Section 2.7 Weierstrass Theorem
Theorem 2.7.1. Weierstrass Theorem.
Let \(-\infty < a < b < \infty\text{.}\) Every continuous \(f:[a,b]\to\mathbb R\) can be uniformly approximated by polynomials. In other words, for every continuous \(f:[a,b] \to \mathbb{R}\) there is a sequence of polynomials \((p_n(f))_{n \in \mathbb{N}}\) so that
\begin{equation*}
\sup_{x \in [a,b]}|p_n(f)(x)-f(x)| {\xrightarrow{n \to \infty}}\ 0.
\end{equation*}
The proof of
TheoremΒ 2.7.1 introduces a very useful idea in analysis:
convolution and
approximation of identity.
First, a reduction is done so that we may assume \([a, b]=[0, 1]\text{,}\) and \(f(a)=f(0)=0, f(b)=f(1)=0\text{.}\) Next we extend \(f\) to be \(0\) for \(x\in \mathbb R\setminus [0, 1]\text{,}\) so that it becomes a continuous function on \(\mathbb R\text{.}\) Then we define the following convolution of \(f\)
\begin{equation*}
P_{n}(x)=\int_{\mathbb R} f(s)Q_{n}(s-x)\, ds
\end{equation*}
where \(Q_{n}(x)\) will be a polynomial , chosen to satisfy the following three properties:
-
\(Q_{n}(x) \ge 0\text{.}\)
-
\(\int_{-1}^{1} Q_{n}(x)\, dx =1\) for all \(n\text{.}\)
-
For any \(0 < \delta < 1, \int_{-\delta}^{\delta} Q_{n}(x)\, dx \to 1\) as \(n\to \infty\text{.}\)

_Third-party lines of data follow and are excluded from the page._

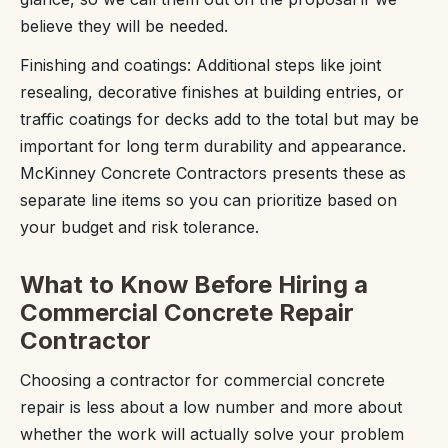
believe they will be needed.
Finishing and coatings: Additional steps like joint
resealing, decorative finishes at building entries, or
traffic coatings for decks add to the total but may be
important for long term durability and appearance.
McKinney Concrete Contractors presents these as
separate line items so you can prioritize based on
your budget and risk tolerance.
What to Know Before Hiring a
Commercial Concrete Repair
Contractor
Choosing a contractor for commercial concrete
repair is less about a low number and more about
whether the work will actually solve your problem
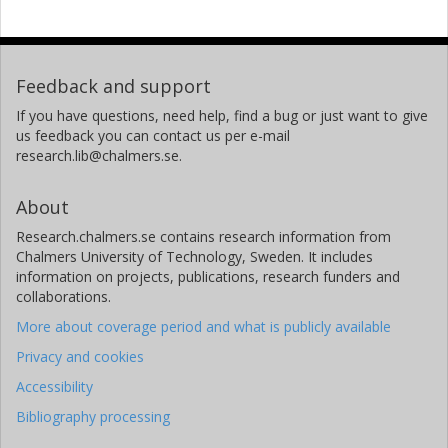
Feedback and support
If you have questions, need help, find a bug or just want to give
us feedback you can contact us per e-mail
research.lib@chalmers.se.
About
Research.chalmers.se contains research information from
Chalmers University of Technology, Sweden. It includes
information on projects, publications, research funders and
collaborations.
More about coverage period and what is publicly available
Privacy and cookies
Accessibility
Bibliography processing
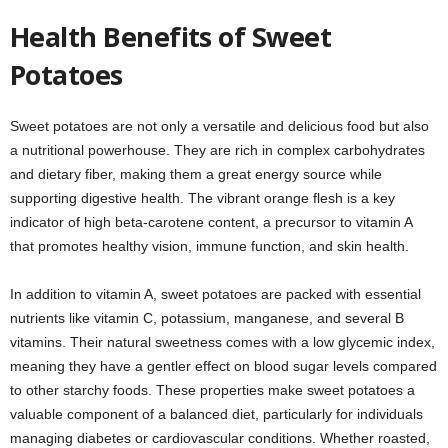
Health Benefits of Sweet
Potatoes
Sweet potatoes are not only a versatile and delicious food but also
a nutritional powerhouse. They are rich in complex carbohydrates
and dietary fiber, making them a great energy source while
supporting digestive health. The vibrant orange flesh is a key
indicator of high beta-carotene content, a precursor to vitamin A
that promotes healthy vision, immune function, and skin health.
In addition to vitamin A, sweet potatoes are packed with essential
nutrients like vitamin C, potassium, manganese, and several B
vitamins. Their natural sweetness comes with a low glycemic index,
meaning they have a gentler effect on blood sugar levels compared
to other starchy foods. These properties make sweet potatoes a
valuable component of a balanced diet, particularly for individuals
managing diabetes or cardiovascular conditions. Whether roasted,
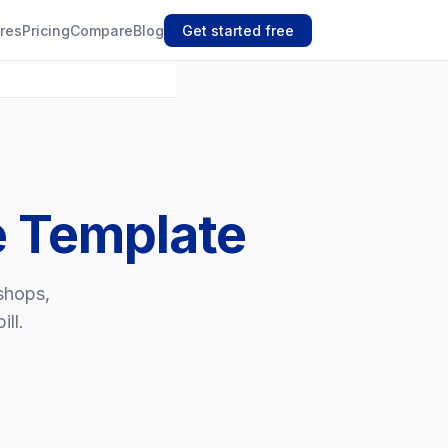
res
Pricing
Compare
Blog
Get started free
e Template
kshops,
ll.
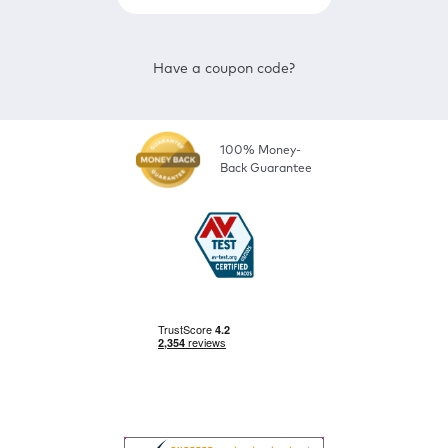
Have a coupon code?
100% Money-
Back Guarantee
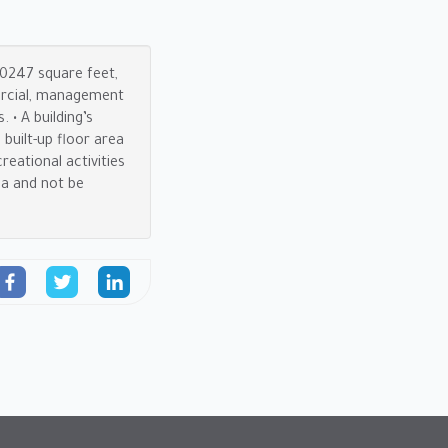
 10247 square feet,
mercial, management
 • A building’s
 built-up floor area
reational activities
ea and not be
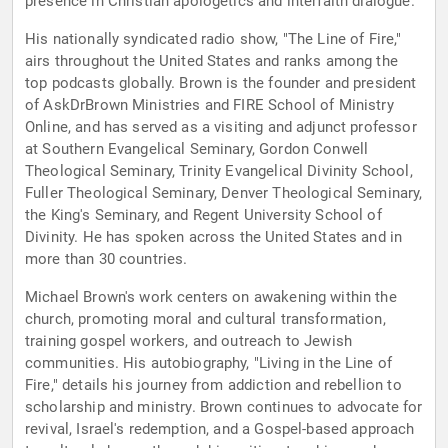
presence in Christian apologetics and interfaith dialogue.
His nationally syndicated radio show, "The Line of Fire,"
airs throughout the United States and ranks among the
top podcasts globally. Brown is the founder and president
of AskDrBrown Ministries and FIRE School of Ministry
Online, and has served as a visiting and adjunct professor
at Southern Evangelical Seminary, Gordon Conwell
Theological Seminary, Trinity Evangelical Divinity School,
Fuller Theological Seminary, Denver Theological Seminary,
the King's Seminary, and Regent University School of
Divinity. He has spoken across the United States and in
more than 30 countries.
Michael Brown's work centers on awakening within the
church, promoting moral and cultural transformation,
training gospel workers, and outreach to Jewish
communities. His autobiography, "Living in the Line of
Fire," details his journey from addiction and rebellion to
scholarship and ministry. Brown continues to advocate for
revival, Israel's redemption, and a Gospel-based approach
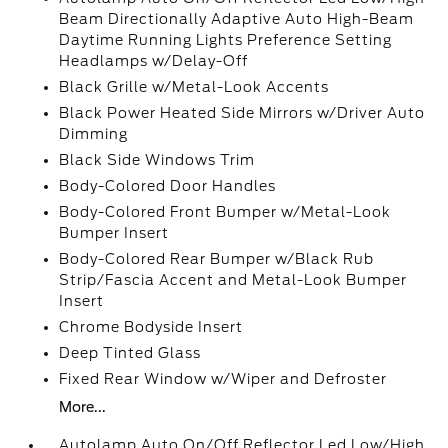
Beam Directionally Adaptive Auto High-Beam
Daytime Running Lights Preference Setting
Headlamps w/Delay-Off
Black Grille w/Metal-Look Accents
Black Power Heated Side Mirrors w/Driver Auto
Dimming
Black Side Windows Trim
Body-Colored Door Handles
Body-Colored Front Bumper w/Metal-Look
Bumper Insert
Body-Colored Rear Bumper w/Black Rub
Strip/Fascia Accent and Metal-Look Bumper
Insert
Chrome Bodyside Insert
Deep Tinted Glass
Fixed Rear Window w/Wiper and Defroster
More...
Autolamp Auto On/Off Reflector Led Low/High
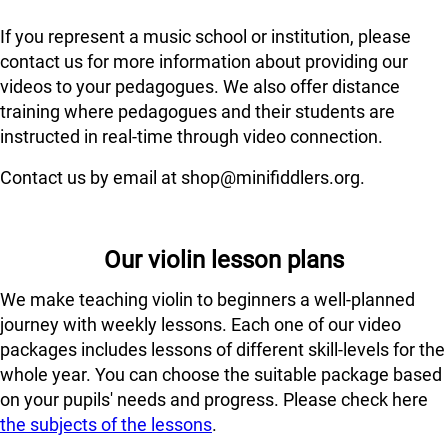
If you represent a music school or institution, please
contact us for more information about providing our
videos to your pedagogues. We also offer distance
training where pedagogues and their students are
instructed in real-time through video connection.
Contact us by email at shop@minifiddlers.org.
Our violin lesson plans
We make teaching violin to beginners a well-planned
journey with weekly lessons. Each one of our video
packages includes lessons of different skill-levels for the
whole year. You can choose the suitable package based
on your pupils' needs and progress. Please check here
the subjects of the lessons
.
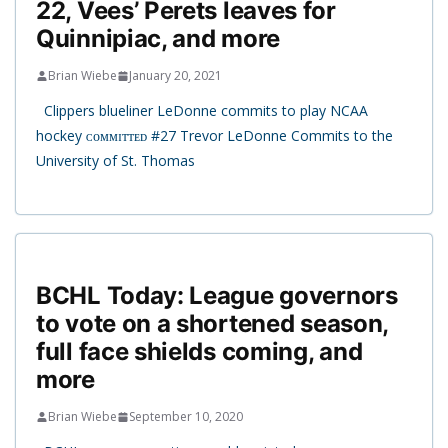
22, Vees’ Perets leaves for
Quinnipiac, and more
Brian Wiebe
January 20, 2021
Clippers blueliner LeDonne commits to play NCAA
hockey ᴄᴏᴍᴍɪᴛᴛᴇᴅ #27 Trevor LeDonne Commits to the
University of St. Thomas
BCHL Today: League governors
to vote on a shortened season,
full face shields coming, and
more
Brian Wiebe
September 10, 2020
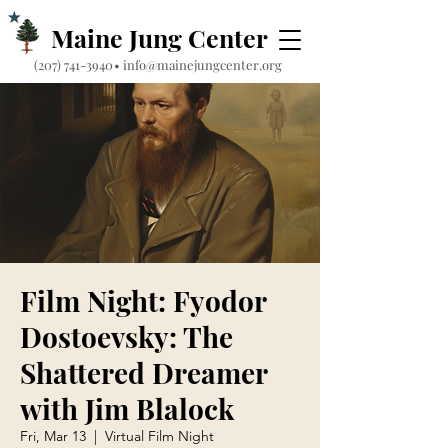
Maine Jung Center
‪(207) 741-3940‬
•
info@mainejungcenter.org
Film Night: Fyodor
Dostoevsky: The
Shattered Dreamer
with Jim Blalock
Fri, Mar 13
  |  
Virtual Film Night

Since \(Q_{n}(s-x)\) is a polynomial in \(x\text{,}\) it is clear that \(P_{n}(x)\) is also a polynomial in \(x\text{,}\) and using \(f=0\) for \(x\le 0\) or \(x\ge 1\text{,}\) we see that, for \(0\le x \le 1\text{,}\)
\begin{equation*}
P_{n}(x)= \int_{-1+x}^{1+x} f(s)Q_{n}(s-x)\, ds= \int_{-1}^{1} f(x+t) Q_{n}(t)\, dt.
\end{equation*}
This indicates that \(P_{n}(x)\) is a weighted average of \(f\text{,}\) with more weight near \(t=0\) due to item (3) above. We now use items (1)--(3) to see that
\begin{align*}
\amp |f(x)-P_{n}(x)|\\
= \amp\left| \int_{-1}^{1} \left(f(x)-f(x+t)\right) Q_{n}(t)\, dt\right|\\
\le \amp \left(\int_{-1}^{\delta} + \int_{\delta}^{1} \right) |f(x)-f(x+t)|Q_{n}(t) \, dt +
\int_{-\delta}^{\delta} |f(x)-f(x+t)|Q_{n}(t) \, dt\\
\le \amp 2 \max |f| \left(\int_{-1}^{\delta} + \int_{\delta}^{1} \right) Q_{n}(t) \, dt +
\int_{-\delta}^{\delta} |f(x)-f(x+t)|Q_{n}(t) \, dt.
\end{align*}
Now for any \(\epsilon>0\text{,}\) using the uniform continuity of \(f\text{,}\) we find a \(\delta >0\text{,}\) such that \(|f(x)-f(x+t)| < \epsilon \text{,}\) for all \(t,
|t| < \delta\text{.}\) Then use this \(\delta\) in the above, and item (3), there exists some \(N\) such that for \(n\ge N\) we have \(2 \max |f| \left(\int_{-1}^{\delta} + \int_{\delta}^{1} \right) Q_{n}(t) \, dt < \epsilon\text{,}\) and it follows that
\begin{equation*}
|f(x)-P_{n}(x)| < 2\epsilon.
\end{equation*}
Finally, we can check that, with \(Q_{n}(x)=c_{n}(1-x^{2})^{n}\text{,}\) and \(c_{n}\) chosen to satisfy item (2) above, then items (1) and (3) also hold---for item (3), we need to verify that for any \(0 < \delta < 1\text{,}\)
\begin{equation*}
\frac{\int_{\delta}^{1} (1-x^{2})^{n}\, dx}{ \int_{0}^{\delta} (1-x^{2})^{n}\, dx}\to 0 \text{ as }
n\to \infty.
\end{equation*}
Question.
If \(f\in C^{1}[a,b]\text{,}\) can the proof above be adapted to prove that there exists a sequence of polynomials \(P_{m}\) such that
\begin{equation*}
P_{m}\to f \text{ and } P_{m}' \to f' \text{ uniformly on } [a, b]?
\end{equation*}